2. to create a data table for presentation and/or publication
3. to be the base for generating Excel charts.
It is often hard to have one single sheet serve all three functions well.
One strategy is to therefore have three separate sheets (all on the same
file) to serve these different functions. You might call them: "Original
Data," "presentation table," "data for charts". (For example, for
the "data for charts" you may want to rearrange the columns, calculate new variables,
change the labels, etc., but not have these manipulations mess up either your
original data set or your presentation table.
1. It is often easier to work with a chart as a separate sheet than one that is embedded (sitting on top of your data sheet). Charts as separate sheets are automatically full screen and it is easier to move around from one chart to another by simply clicking on the tabs at the bottom. You can always convert a graph as "object" to a new sheet through the "location" feature.
2. Scatterplots are often a much more effective and direct way to show bivariate relationships that other chart types. You might even try a "bubble chart" to add a third variable. (You can also try multiple series to show more than two variables.)
3. Excel's default background color for charts is usually gray. You might switch to white for better contrast.
4. There is an inevitable trade-off between trying to show lots of data and variables on one chart and yet maintaining a simple, clean graphic where the variable relationships are clear. You may want to show multiple dimensions of the data (think of each variable as a data dimension), but a computer screen or piece of paper has only two dimensions. One strategy, if you can't fit everything on one chart, is to generate a single graphic that consists of several charts side-by-side. The reader's eye can better compare the several graphics if they are the same size, format, scale, etc. Tufte calls this useful design "small multiples."
5. One test of whether your chart is clear is to have a fellow student look at it. If they can quickly see the patterns in the data (rather than patterns in the graphic design) without your verbal explanation, then that is evidence that you are communicating well. But if the chart is so complex or unintuitive that the viewer needs a lengthy explanation, then the graph is not working.

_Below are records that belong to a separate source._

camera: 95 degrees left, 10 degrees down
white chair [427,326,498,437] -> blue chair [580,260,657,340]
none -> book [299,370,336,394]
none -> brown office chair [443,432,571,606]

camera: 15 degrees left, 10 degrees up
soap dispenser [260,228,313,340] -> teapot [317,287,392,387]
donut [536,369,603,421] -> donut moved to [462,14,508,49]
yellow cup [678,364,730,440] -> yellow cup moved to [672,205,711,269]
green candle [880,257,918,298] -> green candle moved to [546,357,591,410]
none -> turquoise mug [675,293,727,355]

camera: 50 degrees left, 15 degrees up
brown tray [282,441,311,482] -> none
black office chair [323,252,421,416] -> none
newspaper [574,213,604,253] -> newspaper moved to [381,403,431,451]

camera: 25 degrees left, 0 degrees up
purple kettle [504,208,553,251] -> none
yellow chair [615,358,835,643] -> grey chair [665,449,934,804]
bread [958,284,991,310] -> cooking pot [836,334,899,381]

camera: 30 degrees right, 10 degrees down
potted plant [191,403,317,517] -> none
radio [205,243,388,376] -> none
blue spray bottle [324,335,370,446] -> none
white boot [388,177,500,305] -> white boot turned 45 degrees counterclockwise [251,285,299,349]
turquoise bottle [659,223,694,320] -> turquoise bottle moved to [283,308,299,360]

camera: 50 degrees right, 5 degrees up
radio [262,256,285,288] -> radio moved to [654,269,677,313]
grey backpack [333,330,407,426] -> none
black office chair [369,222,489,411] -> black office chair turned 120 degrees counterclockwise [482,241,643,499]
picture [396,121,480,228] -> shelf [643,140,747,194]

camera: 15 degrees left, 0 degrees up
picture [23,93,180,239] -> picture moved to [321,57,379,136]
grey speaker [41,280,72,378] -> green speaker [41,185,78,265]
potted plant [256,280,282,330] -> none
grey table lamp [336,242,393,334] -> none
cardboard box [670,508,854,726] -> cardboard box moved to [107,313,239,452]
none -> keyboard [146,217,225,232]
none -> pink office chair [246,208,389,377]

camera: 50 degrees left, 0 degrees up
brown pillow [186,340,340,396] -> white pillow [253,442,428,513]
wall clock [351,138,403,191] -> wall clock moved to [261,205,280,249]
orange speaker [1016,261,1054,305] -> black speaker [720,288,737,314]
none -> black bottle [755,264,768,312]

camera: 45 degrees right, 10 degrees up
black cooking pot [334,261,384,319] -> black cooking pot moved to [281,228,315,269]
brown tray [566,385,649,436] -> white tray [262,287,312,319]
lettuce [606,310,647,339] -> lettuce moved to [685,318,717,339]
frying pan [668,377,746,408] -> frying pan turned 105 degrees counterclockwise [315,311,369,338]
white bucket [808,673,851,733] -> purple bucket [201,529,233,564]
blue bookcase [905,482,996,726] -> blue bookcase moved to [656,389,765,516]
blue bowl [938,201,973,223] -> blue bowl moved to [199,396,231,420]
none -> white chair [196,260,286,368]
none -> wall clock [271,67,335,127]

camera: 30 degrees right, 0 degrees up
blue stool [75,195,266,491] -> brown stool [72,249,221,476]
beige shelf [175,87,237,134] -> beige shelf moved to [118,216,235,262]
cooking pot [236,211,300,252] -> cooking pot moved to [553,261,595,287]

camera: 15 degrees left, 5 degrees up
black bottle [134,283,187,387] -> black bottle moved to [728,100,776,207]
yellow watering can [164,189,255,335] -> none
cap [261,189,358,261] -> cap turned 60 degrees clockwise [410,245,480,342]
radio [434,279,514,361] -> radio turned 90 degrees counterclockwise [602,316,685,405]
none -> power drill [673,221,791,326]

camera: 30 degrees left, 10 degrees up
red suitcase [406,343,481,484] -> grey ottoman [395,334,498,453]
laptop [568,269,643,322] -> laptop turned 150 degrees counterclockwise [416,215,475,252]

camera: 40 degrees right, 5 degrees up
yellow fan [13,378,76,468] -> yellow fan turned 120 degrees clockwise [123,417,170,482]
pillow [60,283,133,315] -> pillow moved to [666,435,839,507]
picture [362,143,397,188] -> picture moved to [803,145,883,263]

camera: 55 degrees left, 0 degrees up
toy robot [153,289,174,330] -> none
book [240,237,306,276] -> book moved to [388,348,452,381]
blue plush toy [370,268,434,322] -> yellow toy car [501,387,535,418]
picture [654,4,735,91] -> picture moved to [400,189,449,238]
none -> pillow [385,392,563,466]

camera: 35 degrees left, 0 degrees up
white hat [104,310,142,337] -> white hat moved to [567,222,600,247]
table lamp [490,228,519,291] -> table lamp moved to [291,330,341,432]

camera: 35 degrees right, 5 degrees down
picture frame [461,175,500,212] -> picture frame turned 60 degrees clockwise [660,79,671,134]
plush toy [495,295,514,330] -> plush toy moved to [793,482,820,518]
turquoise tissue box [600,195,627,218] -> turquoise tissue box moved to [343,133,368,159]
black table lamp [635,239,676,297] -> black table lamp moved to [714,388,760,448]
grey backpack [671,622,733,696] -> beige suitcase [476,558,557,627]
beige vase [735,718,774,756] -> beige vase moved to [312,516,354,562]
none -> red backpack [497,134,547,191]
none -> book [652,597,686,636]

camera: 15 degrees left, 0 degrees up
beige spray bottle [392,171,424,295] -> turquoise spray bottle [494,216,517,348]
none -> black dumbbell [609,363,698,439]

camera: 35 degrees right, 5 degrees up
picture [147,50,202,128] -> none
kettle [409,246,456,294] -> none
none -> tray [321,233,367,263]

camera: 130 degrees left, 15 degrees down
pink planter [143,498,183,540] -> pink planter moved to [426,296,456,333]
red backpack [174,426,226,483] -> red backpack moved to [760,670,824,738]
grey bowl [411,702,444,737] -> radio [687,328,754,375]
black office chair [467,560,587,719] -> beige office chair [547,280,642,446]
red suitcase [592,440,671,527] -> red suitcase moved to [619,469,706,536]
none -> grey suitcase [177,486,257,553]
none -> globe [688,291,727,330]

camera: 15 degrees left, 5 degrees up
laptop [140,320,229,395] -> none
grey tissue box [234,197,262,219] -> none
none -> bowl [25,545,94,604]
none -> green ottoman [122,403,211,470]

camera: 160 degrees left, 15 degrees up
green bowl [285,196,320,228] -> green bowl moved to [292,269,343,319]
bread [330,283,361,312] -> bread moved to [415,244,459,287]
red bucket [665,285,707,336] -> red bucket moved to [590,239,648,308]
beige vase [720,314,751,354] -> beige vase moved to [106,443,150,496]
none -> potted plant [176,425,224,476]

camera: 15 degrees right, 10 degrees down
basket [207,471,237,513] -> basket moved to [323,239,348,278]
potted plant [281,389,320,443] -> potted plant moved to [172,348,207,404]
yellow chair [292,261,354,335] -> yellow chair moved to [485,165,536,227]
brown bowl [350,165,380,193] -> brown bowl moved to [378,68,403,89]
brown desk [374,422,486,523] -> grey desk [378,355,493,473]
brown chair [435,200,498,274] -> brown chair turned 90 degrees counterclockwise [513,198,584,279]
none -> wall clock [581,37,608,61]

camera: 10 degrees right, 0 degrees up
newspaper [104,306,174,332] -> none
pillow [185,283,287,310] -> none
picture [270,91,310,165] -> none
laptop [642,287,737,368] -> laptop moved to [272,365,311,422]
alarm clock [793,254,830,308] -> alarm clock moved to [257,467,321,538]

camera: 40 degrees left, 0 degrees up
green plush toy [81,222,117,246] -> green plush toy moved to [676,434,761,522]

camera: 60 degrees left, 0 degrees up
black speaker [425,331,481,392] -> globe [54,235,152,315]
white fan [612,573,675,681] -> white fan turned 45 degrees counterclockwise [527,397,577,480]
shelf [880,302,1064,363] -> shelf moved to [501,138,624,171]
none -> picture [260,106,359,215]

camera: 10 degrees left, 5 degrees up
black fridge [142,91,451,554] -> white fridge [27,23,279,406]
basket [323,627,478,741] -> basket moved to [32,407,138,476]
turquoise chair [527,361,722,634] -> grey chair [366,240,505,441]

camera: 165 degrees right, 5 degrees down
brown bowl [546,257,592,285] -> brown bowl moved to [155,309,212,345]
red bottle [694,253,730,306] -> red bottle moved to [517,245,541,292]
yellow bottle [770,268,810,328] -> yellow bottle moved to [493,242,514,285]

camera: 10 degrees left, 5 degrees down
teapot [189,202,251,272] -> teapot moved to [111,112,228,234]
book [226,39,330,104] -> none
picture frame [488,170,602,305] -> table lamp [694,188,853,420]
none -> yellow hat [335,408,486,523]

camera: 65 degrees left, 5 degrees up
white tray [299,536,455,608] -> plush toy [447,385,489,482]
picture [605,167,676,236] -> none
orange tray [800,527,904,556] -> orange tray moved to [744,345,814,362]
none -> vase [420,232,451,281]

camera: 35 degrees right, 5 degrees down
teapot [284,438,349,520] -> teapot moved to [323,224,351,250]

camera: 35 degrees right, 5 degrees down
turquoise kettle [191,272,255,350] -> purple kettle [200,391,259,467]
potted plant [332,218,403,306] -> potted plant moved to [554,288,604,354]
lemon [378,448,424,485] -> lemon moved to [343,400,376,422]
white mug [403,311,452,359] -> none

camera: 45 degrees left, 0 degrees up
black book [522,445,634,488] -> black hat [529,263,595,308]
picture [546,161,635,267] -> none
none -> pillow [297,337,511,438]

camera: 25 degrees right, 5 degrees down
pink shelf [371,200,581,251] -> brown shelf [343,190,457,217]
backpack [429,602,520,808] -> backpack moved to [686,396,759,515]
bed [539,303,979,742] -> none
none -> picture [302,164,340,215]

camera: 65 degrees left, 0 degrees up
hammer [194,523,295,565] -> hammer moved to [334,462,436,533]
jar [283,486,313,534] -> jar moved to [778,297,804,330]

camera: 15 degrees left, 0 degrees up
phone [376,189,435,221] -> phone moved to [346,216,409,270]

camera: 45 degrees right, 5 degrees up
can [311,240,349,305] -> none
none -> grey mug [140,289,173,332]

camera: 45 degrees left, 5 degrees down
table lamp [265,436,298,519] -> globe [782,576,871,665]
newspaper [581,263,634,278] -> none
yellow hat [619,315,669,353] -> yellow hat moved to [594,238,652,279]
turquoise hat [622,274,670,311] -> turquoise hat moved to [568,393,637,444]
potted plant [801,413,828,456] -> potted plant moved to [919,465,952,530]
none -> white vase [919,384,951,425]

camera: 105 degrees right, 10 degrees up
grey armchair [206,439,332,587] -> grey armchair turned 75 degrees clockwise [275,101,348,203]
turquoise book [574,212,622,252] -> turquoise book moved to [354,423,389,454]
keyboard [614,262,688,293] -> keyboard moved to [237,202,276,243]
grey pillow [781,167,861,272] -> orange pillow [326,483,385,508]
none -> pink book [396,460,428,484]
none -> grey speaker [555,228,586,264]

Try to simplify, change the data ordering, change the chart type, the scale, try a combination chart, convert variables (e.g., use percents rather than absolutes, such as percent Hispanic population), use different variables, etc.
6. Excel does make it easy to add a "trend line" to your chart. (With two variables, a trend line is essentially a regression line, and the R2 is simply the square of the correlation coefficient "r". R2 values closer to 1.0 indicate a stronger linear relationship.) However, this tool can be abused. Only add a trend line if it helps the reader understand the data patterns. Otherwise, leave it out. (And if you do include a trend line, you might make the line subtle, rather than a think black line, and perhaps make the R2 value small and discrete.)
7. Overall, show the data; have the view think the patterns in the data, not the graphic design; avoid distortion; encourage the eye to compare data; clearly label the graph. Give the viewer the greatest number of ideas, in the shortest time, with the least amount of ink, in the smallest space. (For Tufte, this means avoiding "chart junk".) A chart is not a replacement for a table; sometimes a table can communicate information in ways that a chart can't. So do recognize the limitations of charts (e.g., that it is often hard to show more than two variables), but creatively explore ways to reveal the data.
You might find that other software (e.g., SPSS) has better graphing capabilities. As an option, you may choose to create some or all of your assignment with another application. (We stress Excel on this assignment because it is the most widely available software, and most planners will end up in offices with Excel on their machines.)